I'm not even sure why you saying this. Google does not pay its taxes in France.

Education, healthcare and law enforcement is what makes people prosperous. How do you propose to have them without taxes?

Or are you saying that French government spends enough already and thus Google should avoid paying taxes if they don't feel like it?

>Education, healthcare and law enforcement is what makes people prosperous. How do you propose to have them without taxes?

>Or are you saying that French government spends enough already and thus Google should avoid paying taxes if they don't feel like it?

I'm saying Google's paid all the taxes it's legally required to pay and has no moral compulsion to pay any extra.

But yes, I do believe the French government spends enough already. If Singapore, Korea, Japan, Taiwan and Switzerland can achieve better education, health and crime rate outcomes than France although they have less government spending, maybe the French State should work on spending what it has more efficiently rather than just trying to take more and more.

>I'm saying Google's paid all the taxes it's legally required

You don't know that.

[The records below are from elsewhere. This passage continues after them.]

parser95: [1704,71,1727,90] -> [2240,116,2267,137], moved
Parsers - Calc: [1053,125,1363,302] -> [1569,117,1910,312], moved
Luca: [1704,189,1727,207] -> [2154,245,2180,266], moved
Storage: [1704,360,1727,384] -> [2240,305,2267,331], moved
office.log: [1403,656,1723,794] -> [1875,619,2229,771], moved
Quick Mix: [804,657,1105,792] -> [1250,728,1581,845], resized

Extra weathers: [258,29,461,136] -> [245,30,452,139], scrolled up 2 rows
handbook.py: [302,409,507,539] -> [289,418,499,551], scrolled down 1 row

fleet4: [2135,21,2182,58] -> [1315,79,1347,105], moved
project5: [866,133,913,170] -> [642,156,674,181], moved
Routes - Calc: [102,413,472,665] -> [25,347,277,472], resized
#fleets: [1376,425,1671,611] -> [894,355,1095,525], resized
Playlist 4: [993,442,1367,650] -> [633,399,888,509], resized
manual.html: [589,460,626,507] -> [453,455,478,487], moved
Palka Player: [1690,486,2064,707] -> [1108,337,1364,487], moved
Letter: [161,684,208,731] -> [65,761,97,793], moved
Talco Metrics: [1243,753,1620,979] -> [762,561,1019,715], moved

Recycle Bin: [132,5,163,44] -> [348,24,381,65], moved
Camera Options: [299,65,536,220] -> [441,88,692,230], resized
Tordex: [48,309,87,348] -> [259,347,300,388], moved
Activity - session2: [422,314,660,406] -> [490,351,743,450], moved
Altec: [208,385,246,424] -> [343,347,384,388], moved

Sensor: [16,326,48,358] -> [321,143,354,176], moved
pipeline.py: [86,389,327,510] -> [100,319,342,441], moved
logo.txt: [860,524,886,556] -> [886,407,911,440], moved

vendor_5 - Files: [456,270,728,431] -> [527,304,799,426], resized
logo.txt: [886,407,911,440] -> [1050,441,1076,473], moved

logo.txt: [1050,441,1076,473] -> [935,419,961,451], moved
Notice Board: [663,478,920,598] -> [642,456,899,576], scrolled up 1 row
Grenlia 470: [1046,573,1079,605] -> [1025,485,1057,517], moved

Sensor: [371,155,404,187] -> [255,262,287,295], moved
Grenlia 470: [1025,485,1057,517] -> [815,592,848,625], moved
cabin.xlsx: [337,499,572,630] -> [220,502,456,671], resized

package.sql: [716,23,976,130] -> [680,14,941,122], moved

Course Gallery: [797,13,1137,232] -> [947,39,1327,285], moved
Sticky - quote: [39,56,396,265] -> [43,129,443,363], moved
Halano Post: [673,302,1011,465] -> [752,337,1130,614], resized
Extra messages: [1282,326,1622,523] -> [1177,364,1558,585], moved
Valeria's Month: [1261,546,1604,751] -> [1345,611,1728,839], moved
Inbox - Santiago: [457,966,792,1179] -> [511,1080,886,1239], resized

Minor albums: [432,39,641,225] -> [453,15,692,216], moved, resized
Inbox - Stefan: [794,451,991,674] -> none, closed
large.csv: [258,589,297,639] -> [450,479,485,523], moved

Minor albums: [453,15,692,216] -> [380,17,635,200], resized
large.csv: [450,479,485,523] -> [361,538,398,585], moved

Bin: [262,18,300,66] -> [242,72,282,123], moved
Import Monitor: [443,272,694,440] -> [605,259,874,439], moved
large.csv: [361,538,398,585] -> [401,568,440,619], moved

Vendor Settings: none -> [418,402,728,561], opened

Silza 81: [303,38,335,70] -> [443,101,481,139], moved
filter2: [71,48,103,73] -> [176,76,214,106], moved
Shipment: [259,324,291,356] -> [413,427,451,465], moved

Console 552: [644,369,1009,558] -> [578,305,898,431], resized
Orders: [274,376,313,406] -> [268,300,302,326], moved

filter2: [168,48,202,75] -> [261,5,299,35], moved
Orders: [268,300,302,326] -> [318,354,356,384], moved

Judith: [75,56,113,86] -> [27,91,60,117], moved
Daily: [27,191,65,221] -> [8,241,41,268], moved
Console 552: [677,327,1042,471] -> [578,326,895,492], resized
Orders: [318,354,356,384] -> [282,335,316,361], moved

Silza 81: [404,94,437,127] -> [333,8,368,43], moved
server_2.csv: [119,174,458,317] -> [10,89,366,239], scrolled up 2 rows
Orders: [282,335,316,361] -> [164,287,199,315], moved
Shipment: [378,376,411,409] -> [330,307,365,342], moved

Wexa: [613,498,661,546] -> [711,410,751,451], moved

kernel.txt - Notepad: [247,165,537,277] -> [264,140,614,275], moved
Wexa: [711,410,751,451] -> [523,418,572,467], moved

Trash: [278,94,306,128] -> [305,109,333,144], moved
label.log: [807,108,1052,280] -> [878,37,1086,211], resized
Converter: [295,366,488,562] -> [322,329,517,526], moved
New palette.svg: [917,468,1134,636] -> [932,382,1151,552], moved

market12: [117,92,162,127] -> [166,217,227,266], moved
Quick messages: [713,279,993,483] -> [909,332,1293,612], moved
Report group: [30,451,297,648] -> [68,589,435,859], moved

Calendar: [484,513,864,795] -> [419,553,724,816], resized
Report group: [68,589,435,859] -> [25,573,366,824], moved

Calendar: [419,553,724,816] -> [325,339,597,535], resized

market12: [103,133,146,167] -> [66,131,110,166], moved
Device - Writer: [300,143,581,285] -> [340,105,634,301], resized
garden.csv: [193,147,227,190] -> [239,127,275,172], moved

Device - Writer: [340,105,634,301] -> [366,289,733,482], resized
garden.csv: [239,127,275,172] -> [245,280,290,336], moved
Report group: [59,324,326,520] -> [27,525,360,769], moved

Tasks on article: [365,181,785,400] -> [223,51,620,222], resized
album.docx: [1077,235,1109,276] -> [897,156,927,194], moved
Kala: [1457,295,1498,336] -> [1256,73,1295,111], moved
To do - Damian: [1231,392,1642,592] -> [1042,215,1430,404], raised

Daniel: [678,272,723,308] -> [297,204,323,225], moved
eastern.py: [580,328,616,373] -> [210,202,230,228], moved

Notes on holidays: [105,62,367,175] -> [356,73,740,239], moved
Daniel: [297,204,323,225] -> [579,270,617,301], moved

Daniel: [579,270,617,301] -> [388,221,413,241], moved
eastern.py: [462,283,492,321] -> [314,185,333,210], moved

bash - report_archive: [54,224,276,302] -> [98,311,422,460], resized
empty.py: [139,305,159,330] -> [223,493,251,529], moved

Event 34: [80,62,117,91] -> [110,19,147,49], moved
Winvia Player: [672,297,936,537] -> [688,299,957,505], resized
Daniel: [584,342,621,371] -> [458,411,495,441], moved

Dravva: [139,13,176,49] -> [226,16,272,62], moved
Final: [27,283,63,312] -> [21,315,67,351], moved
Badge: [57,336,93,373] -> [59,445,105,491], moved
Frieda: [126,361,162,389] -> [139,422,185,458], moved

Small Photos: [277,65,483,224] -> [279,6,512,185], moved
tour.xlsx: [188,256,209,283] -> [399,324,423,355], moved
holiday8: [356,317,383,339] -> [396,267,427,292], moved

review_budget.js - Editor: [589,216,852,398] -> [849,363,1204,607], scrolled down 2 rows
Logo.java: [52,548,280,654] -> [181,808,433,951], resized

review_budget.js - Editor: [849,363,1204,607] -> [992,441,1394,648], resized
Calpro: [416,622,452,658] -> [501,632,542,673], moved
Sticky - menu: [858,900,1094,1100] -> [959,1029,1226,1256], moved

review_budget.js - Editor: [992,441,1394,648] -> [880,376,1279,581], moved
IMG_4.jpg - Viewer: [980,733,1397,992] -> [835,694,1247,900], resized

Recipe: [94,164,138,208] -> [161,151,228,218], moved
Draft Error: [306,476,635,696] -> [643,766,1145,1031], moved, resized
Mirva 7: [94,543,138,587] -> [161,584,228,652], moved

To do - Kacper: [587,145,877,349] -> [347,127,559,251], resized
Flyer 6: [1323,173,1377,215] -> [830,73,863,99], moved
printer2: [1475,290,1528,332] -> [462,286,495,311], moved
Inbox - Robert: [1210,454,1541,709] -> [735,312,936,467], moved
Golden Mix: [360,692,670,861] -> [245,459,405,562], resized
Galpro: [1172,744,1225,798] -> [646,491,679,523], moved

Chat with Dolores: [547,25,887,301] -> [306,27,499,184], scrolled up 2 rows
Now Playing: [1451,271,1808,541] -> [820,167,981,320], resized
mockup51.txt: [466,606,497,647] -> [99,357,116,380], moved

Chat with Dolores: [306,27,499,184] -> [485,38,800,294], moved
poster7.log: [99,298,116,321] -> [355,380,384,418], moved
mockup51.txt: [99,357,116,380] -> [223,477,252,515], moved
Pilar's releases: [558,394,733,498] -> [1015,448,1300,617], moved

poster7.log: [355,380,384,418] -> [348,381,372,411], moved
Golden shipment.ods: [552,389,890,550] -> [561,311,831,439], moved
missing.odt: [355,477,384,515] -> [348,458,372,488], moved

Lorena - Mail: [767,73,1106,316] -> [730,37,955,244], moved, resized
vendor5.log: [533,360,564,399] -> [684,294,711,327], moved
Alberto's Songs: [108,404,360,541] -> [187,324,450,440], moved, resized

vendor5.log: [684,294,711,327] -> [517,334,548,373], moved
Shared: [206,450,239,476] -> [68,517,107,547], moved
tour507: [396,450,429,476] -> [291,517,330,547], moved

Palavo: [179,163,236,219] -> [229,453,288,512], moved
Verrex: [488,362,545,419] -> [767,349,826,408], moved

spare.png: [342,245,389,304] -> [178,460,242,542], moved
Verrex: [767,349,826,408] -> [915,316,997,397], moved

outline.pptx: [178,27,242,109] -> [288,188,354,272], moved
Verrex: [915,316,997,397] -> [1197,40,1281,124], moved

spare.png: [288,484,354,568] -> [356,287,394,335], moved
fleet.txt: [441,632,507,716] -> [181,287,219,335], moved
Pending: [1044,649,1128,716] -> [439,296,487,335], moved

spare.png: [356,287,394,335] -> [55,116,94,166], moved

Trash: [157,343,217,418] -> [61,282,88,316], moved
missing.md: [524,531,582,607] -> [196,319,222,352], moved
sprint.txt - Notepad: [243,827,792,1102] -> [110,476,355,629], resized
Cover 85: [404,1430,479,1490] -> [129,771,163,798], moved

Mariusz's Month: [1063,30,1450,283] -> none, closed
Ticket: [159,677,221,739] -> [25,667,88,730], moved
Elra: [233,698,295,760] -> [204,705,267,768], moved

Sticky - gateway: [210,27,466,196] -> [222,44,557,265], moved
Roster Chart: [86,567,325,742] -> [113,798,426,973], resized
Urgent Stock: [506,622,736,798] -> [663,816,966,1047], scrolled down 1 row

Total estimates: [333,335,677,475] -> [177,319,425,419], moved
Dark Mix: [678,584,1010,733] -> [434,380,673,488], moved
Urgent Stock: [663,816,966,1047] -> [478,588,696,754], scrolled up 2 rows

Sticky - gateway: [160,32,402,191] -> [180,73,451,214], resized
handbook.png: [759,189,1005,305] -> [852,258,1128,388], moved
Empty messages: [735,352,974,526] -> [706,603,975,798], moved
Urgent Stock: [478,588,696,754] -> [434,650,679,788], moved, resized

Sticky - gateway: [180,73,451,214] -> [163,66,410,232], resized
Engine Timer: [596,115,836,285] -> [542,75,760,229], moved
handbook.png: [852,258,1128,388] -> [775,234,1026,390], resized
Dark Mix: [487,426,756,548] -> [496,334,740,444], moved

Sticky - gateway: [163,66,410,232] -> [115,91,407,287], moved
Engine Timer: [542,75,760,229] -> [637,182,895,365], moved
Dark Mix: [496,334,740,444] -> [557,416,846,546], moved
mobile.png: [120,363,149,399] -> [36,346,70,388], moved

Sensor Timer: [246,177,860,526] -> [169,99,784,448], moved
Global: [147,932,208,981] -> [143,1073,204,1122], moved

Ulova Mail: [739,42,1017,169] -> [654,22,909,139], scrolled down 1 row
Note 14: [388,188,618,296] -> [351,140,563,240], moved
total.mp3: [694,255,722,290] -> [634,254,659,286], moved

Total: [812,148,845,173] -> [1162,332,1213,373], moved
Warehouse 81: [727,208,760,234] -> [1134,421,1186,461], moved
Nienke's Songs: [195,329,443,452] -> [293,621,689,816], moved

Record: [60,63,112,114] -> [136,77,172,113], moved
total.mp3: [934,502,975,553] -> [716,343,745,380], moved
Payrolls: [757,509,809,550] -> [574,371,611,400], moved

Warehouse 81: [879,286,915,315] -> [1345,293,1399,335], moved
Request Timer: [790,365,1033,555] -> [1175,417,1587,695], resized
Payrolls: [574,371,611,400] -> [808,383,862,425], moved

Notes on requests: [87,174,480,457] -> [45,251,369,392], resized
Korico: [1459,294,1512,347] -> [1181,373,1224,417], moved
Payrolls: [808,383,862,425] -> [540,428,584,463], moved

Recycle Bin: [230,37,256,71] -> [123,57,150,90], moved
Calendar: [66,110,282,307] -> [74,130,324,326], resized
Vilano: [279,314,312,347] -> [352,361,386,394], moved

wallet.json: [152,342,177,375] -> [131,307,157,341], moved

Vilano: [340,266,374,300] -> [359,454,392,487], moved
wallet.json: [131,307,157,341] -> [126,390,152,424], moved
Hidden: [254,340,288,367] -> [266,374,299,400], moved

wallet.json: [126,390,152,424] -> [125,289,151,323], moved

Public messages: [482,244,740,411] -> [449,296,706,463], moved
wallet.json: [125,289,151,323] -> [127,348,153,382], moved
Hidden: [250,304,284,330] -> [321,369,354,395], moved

The court will say if this is true or not. How can you make this judgement? Do you have a law degree? Do you have experience in international tax law? Have you seen all the relevant paperwork?

>But yes, I do believe the French government spends enough already

This is not pertinent to the case. If you want the french government to tax less, go and vote for it. Campaign for it. What would happen if everybody disregards any law they don't agree with?

> What would happen if everybody disregards any law they don't agree with?

About the same thing that would happen if someone government used a "because we don't like it" clause to arbitrarily punish legal behavior. Essentially an anarchy where legality depends on the media-savvy lying to everyone else rather than the text or the intent of the law.

Get too successful and you'll be cut down to size by the jealous, and by those promising your money to them.

Pardon me if I see both of those as wrong, not only the one.